I'm curious as to why the backspace is necessary when setting IFS to split on newlines like this:

IFS=$(echo -en "\n\b")

Why can I not just use this (which doesn't work) instead?

IFS=$(echo -en "\n")

I'm on a Linux system that is saving files with Unix line endings. I've converted my file with newlines to hex and it definitely only uses "0a" as the newline character.

I've googled a lot and although many pages document the newline followed by backspace solution, none that I have found explain why the backspace is required.

-David.


Solution 1:

Because as bash manual says regarding command substitution:

Bash performs the expansion by executing command and replacing the command substitution with the standard output of the command, with any trailing newlines deleted.

So, by adding \b you prevent removal of \n.

A cleaner way to do this could be to use $'' quoting, like this:

IFS=$'\n'

Solution 2:

I just remembered the easiest way.
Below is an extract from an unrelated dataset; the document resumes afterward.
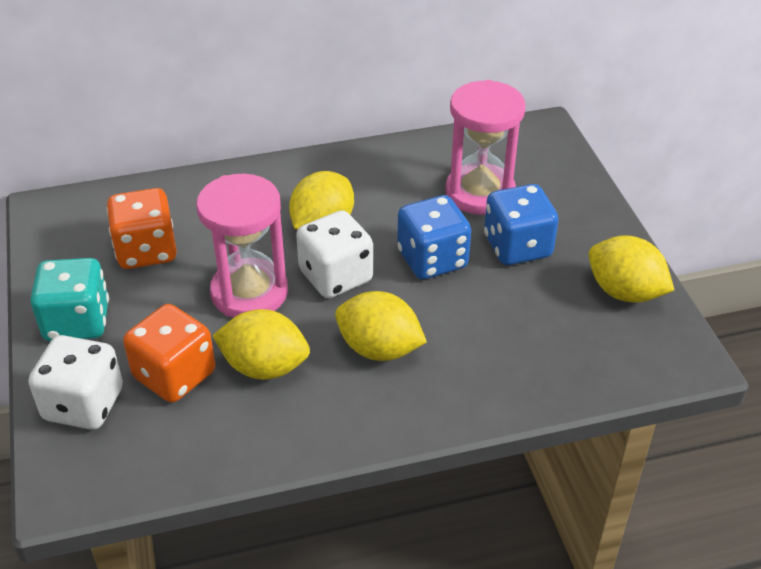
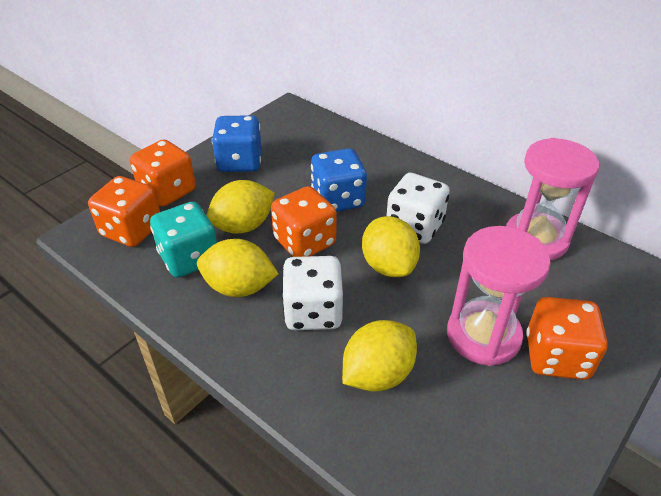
orange dice: 2 -> 4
Tested with bash on debian wheezy.

IFS="
"

no kidding :)

Solution 3:

It's a hack because of the use of echo and command substitution.
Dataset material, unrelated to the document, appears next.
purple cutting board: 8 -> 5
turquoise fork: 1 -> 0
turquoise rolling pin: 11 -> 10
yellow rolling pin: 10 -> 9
prompt> x=$(echo -en "\n")
prompt> echo ${#x}
0
prompt> x=$(echo -en "\n\b")
prompt> echo ${#x}
2

The $() strips trailing newlines and \b prevents \n from being a trailing newline while being highly unlikely to appear in any text. IFS=$'\n' is the better way to set IFS to split on newlines.

Solution 4:

The \b char as a suffix of newline \n is added due to removal of the tailing \n in the command substitution $(...). So the \b is used as a suffix to \n, and by that \n is no longer trailing, so it is returned from the the command substitution.

The side effect is, that IFS also will include the \b char as a separator as well, instead of just \n, which really is our sole interest.
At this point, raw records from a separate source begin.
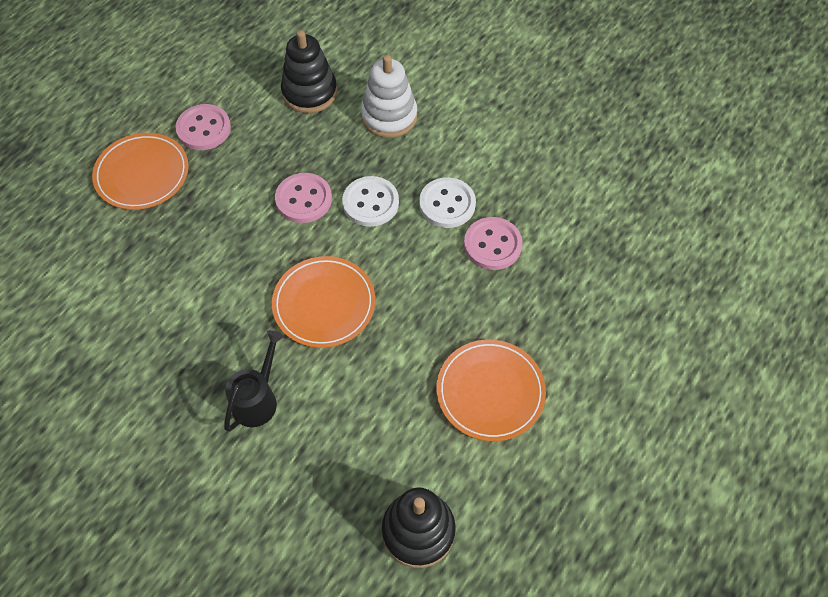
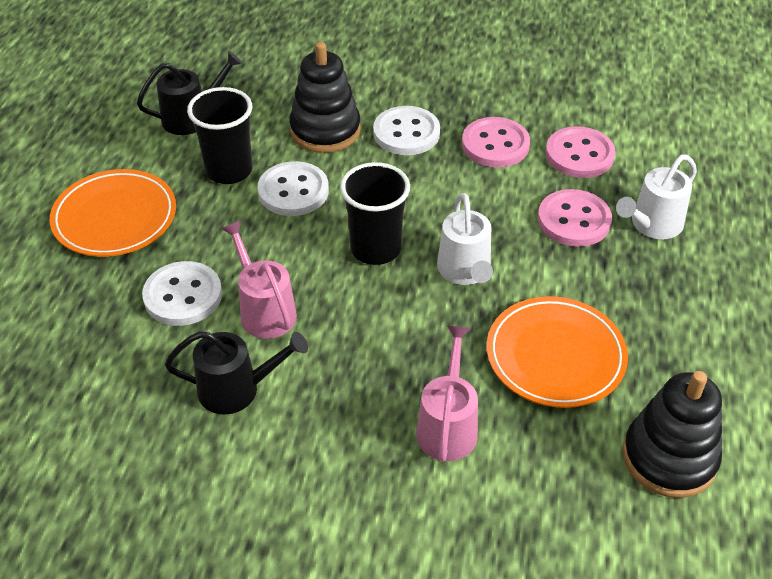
black cup: 0 -> 2
black watering can: 1 -> 2
orange plate: 3 -> 2
pink watering can: 0 -> 2
white button: 2 -> 3
white stacking toy: 1 -> 0
white watering can: 0 -> 2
If you expect \b may someday appear in the string (why not?), then you may use:

IFS="$(printf '\nx')" && IFS="${IFS%x}";

that returns \n suffixed with x && removes x

now IFS contains only the \n char.

IFS="$(printf '\nx')" && IFS="${IFS%x}";
echo ${#IFS}; # 1

and nothing will break in case of \b, test:

#!/bin/sh

sentence=$(printf "Foo\nBar\tBaz Maz\bTaz");
IFS="$(printf '\nx')" && IFS="${IFS%x}";

for entry in $sentence
do
    printf "Entry: ${entry}.\n";
done

gives two lines (due to one \n):

Entry: Foo.
Entry: Bar      Baz Maz Taz.

as expected.

IFS="$(printf '\nx')" && IFS="${IFS%x}"; using:

IFS="
"

gives the same result, but these two lines must not be indented, and if you accidentally put space or tab or any other white char between " and ", you'll no longer have only the \n char there, but some "bonuses" as well. This bug will be hard to spot, unless you use the option "show all characters" in your editor.